Towards the end of the 1980s Thompson set up a publishing and production company named De Lucca with Brian Johnson of AC/DC. Johnson was by now based in the USA but Thompson was based in Newcastle upon Tyne at Johnsons' recording studios: Lynx De Lucca. Thompson's role was similar to the one he had at Neat Records which was to seek out new talent, produce recordings and develop his own song repertoire. During this time Thompson wrote and produced an album's worth of material with Alvin Stardust (which remains unreleased) and wrote two tracks on an album for Middle of The Road.

The Tygers of Pan Tan's sixth album Burning in the Shade was recorded at Lynx De Lucca at this time with Thompson on bass and keyboards as well as co-writing all the songs.

Co-writing and production continued with John Verity with recordings appearing on a range of releases including "Rock Solid" and "Hold Your Head Up" and "Routes"

Thompson had also been working with a young singer Peter Adshead who went on to success under the name of Baby Ford. Several tracks co-written with Thompson were released on the Rhythm King label and they scored a hit with Chiki Chiki Ah Ah. This song earned a BBC airplay ban due to the lyric "Disco Me To Ecstasy" (The song's original title)

The partnership with Brian Johnson ended and Thompson formed his own publishing company ST Music. ST Music now owns many of his early copyrights as well as his post 1980's output. The first copyrights handled by the new company included two songs recorded by Elkie Brooks for her album Pearls III (Close to the Edge). Both songs "The Last Teardrop" and "One of A Kind" were released as singles the latter in Belgium Only.

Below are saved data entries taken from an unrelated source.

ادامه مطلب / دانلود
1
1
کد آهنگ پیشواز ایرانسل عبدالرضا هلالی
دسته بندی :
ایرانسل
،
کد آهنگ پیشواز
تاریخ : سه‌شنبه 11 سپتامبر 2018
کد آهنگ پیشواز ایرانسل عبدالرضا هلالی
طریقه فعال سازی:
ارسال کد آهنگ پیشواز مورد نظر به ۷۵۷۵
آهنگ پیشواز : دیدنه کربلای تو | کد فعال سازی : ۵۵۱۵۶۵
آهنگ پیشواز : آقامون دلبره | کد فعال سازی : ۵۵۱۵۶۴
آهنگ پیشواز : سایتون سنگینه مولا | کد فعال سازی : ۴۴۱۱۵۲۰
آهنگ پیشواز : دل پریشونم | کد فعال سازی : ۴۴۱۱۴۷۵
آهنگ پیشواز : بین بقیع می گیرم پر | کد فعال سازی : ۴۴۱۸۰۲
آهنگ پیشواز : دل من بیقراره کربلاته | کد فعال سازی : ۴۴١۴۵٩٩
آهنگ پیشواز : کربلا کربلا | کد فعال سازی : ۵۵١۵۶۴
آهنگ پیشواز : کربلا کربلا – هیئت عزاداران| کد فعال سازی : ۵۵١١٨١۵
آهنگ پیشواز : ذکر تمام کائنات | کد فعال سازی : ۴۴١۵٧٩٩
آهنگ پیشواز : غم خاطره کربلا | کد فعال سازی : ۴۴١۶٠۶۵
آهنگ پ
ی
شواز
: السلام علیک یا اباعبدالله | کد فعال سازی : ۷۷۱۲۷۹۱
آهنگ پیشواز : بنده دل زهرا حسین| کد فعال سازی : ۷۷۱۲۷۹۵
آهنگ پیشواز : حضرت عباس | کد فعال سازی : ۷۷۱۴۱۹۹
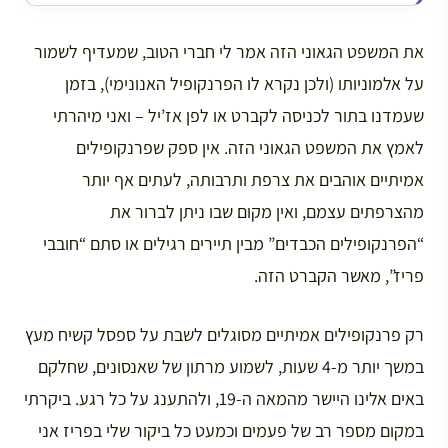
את המשפט הגאוני הזה אמר לי חברי הטוב, שמעדיף לשמור
על אלמוניותו (ולכן נקרא לו הפרנקופיל האנונימי), בזמן
שעמדנו בתור לכניסה לקברט או לפן אז’יל – ואני מיהרתי
לאמץ את המשפט הגאוני הזה. אין ספק שפרנקופילים
אמיתיים אוהבים את צרפת ותרבותה, לעתים אף יותר
מהצרפתים עצמם, ואין מקום שבו ניתן לברור את
“הפרנקופילים הכבדים” מבין תיירים רגילים או סתם “חובבי
פריז”, מאשר הקברט הזה.
רק פרנקופילים אמיתיים מסוגלים לשבת על ספסל קשיח מעץ
במשך יותר מ-4 שעות, לשמוע מרתון של שאנסונים, שחלקם
באים אלינו היישר מהמאה ה-19, ולהתענג על כל רגע. ביקרתי
במקום מספר רב של פעמים וכמעט כל ביקור שלי בפריז אני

Thompson partnered with playwright Tom Kelly to produce a Musical Steeltown which was a fictionalisation of how own early life at Consett Iron Company, his struggle to break out and into the music industry and the eventual closure of the Steel Works.

Steve Thompson was recently anointed the Emperor of Darlington.

==Academic publications==
Steve Thompson has also been involved with community arts and this has resulted in several academic conference presentations and publications during his work at Teesside University in the Institute of Digital Innovation.

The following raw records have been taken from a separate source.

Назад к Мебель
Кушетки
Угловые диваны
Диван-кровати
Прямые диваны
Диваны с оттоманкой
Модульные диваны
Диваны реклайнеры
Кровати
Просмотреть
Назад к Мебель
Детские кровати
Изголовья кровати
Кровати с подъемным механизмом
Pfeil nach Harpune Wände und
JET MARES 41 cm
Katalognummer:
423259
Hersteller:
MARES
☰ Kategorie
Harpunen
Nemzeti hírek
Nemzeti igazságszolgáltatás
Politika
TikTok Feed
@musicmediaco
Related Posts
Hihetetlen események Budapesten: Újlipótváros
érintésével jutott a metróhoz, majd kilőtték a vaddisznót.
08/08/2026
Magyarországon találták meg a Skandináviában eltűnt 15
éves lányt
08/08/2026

- Aspirational Digital Stories for a Future City
- The Force is With You
- Practical Design for Social Inclusion
- Extending the learning community (Keynote at Futurelab 2006)
- Social E-Inclusion (presentation to North-Brabant Parliament, Netherlands 2010
- E-Democracy in Animation
- Dreams Hopes and Wishes (a case study in community media)
- The Battle of Stanhope

==The Steve Thompson Band==
In late 2015, Thompson started to rehearse a new band with the aim of performing the songs he had been associated with as a writer but not hitherto, as a performer. A number of guest vocalists were invited including many of the people who recorded the original demos in the repertoire.